Fast-food workers aren’t treated like essential employees


Illustration by D.J. Reed

Recently, in Waco, Texas, Nelson Santiago quit his job at Wendy’s after being sent a bag of candy from corporate to commemorate their work during the pandemic. If fast-food employees are being treated terribly, working in poor conditions and still being underpaid for their hard work, then they should not be listed as essential employees.

At this point, minimum and low wage workers are making even less than people who receive unemployment checks. There should be some form of hazard pay given to those they call essential employees. Just this week alone, there were several incidents of walkouts and protests from employees across the country because their employers weren’t treating them well. 

One of the main reasons employers say fast-food workers are essential is because healthcare workers and truck drivers need places to eat. After working long shifts at the hospital, healthcare workers may not have time to cook or grocery shop. So, with that being the case, why are fast-food workers being paid so poorly and putting their lives at risk for a country that treats them terribly? It makes no sense.

If employers consider fast-food workers essential, then they need to be treated as such. Give them benefits and safety precautions that will keep them safe and,  if something does happen, covered. In other words, don’t consider fast-food workers essential if they are going to be treated like expendable workers. 

The minimum pay for being an essential employee should also be raised. The current average for minimum wage in the United States is $7.25. Now that being in close proximity to others is considered a danger, fast-food workers deserve hazard pay. However, hazard pay of $15 an hour is just a start to treating these essential workers correctly. 

McDonald’s, like Wendy’s, is also coming under fire for poor treatment. Instead of sending all of their employee safety gear at the same time, they only sent it to some, and only then, because it was required by law. During this time, a McDonald’s employee where protective gear was not sent tested positive for COVID-19. Because of McDonald’s poor safety precautions, the other employees could have been potentially exposed to the virus. On top of that, they are still only paying their workers minimum wage. These incidents have sparked non-union workers in California and McDonald’s workers alike to protest, demanding masks, gloves, soap, hazard pay and sick days.

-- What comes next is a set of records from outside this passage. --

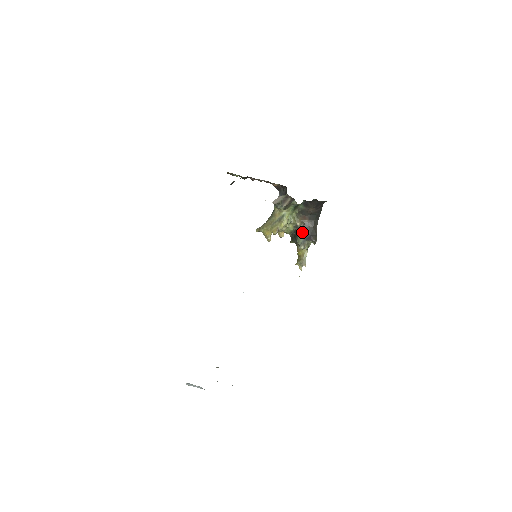
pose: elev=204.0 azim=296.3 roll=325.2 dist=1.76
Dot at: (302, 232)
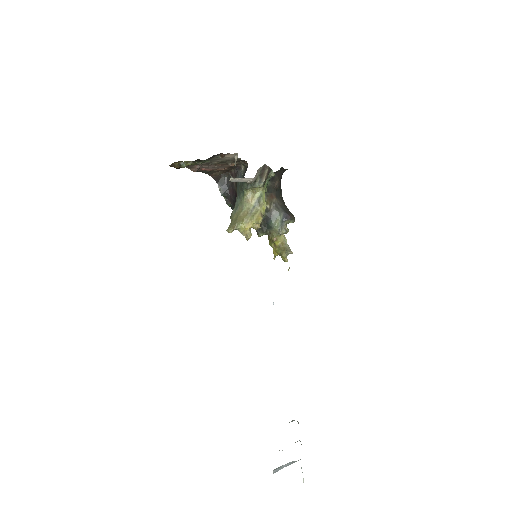
Dot at: (276, 214)
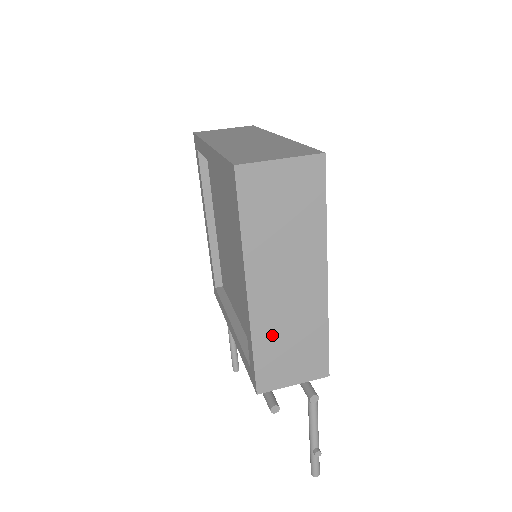
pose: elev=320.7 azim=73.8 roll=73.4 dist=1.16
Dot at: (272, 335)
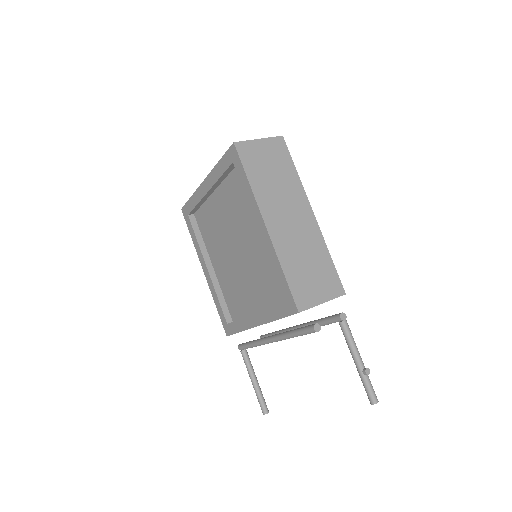
Dot at: (293, 259)
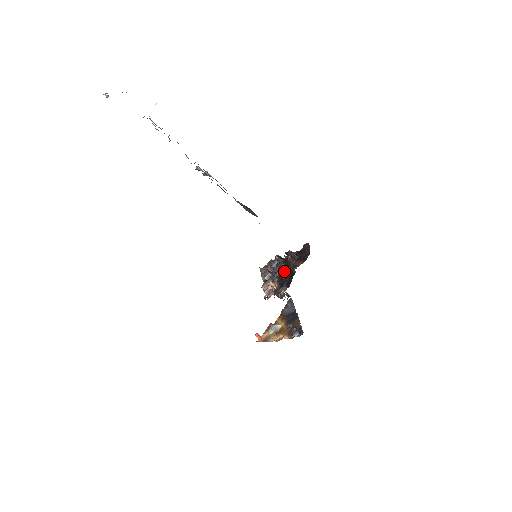
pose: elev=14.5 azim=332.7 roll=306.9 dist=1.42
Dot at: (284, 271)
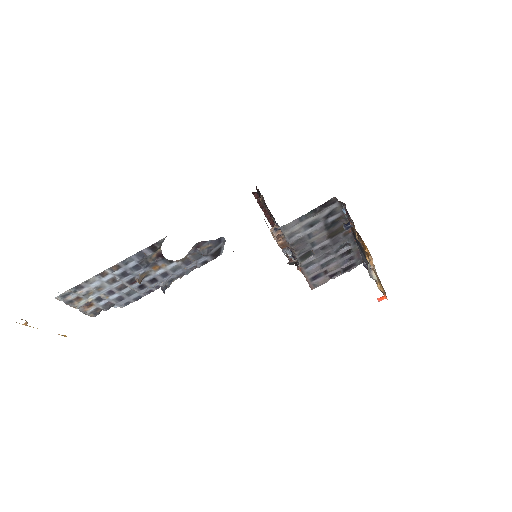
Dot at: (273, 221)
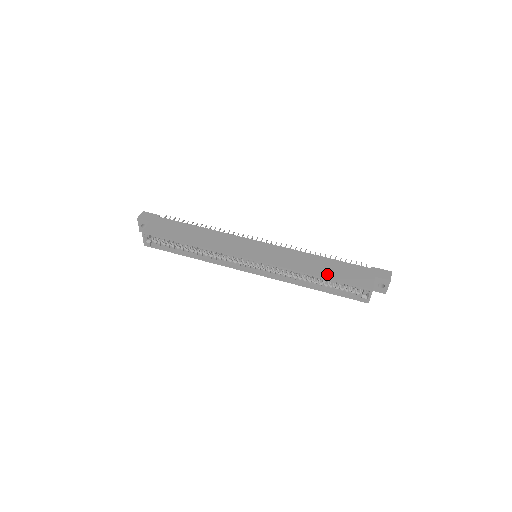
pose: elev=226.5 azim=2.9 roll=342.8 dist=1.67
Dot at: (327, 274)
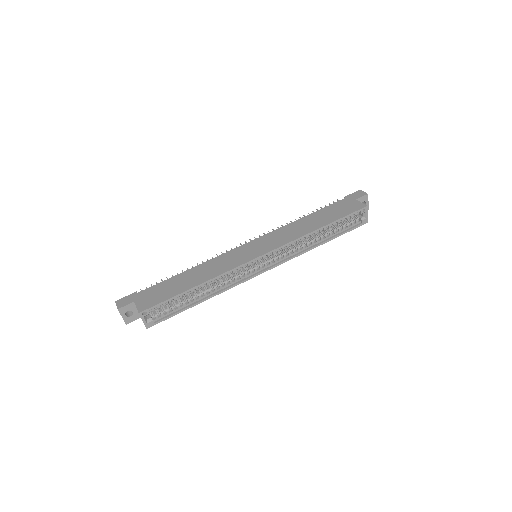
Dot at: (326, 221)
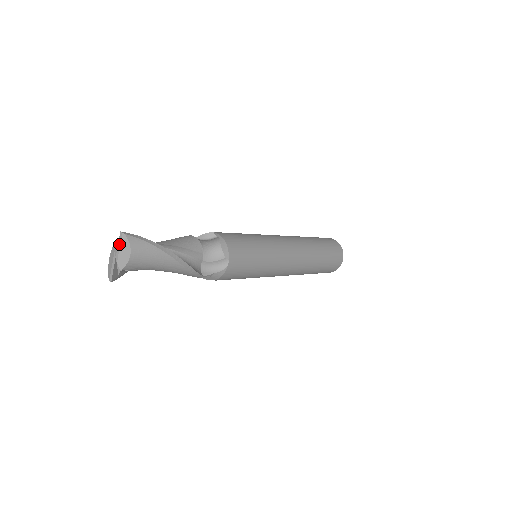
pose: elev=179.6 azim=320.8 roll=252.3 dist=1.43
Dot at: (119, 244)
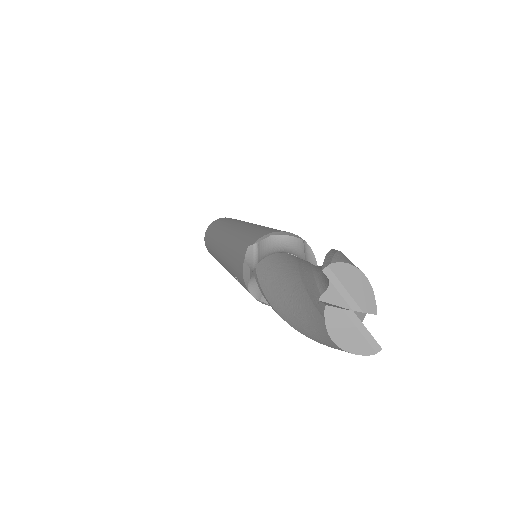
Dot at: (340, 287)
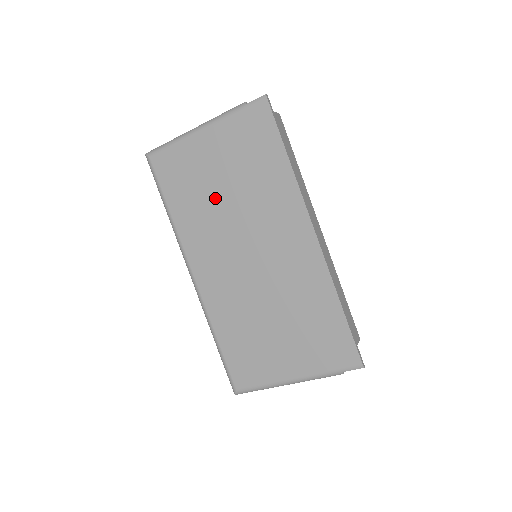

There are plenty of teenagers that work fast-food jobs in this current economy, over 30%. My sister works at Sonic and is considered an essential employee. I don’t feel comfortable with college students being exposed to such an unpredictable virus due to the mistreatment and poor safety precautions given to them by their employers. 

Until fast-food employees are treated and paid like they are essential, they should not be subject to these conditions.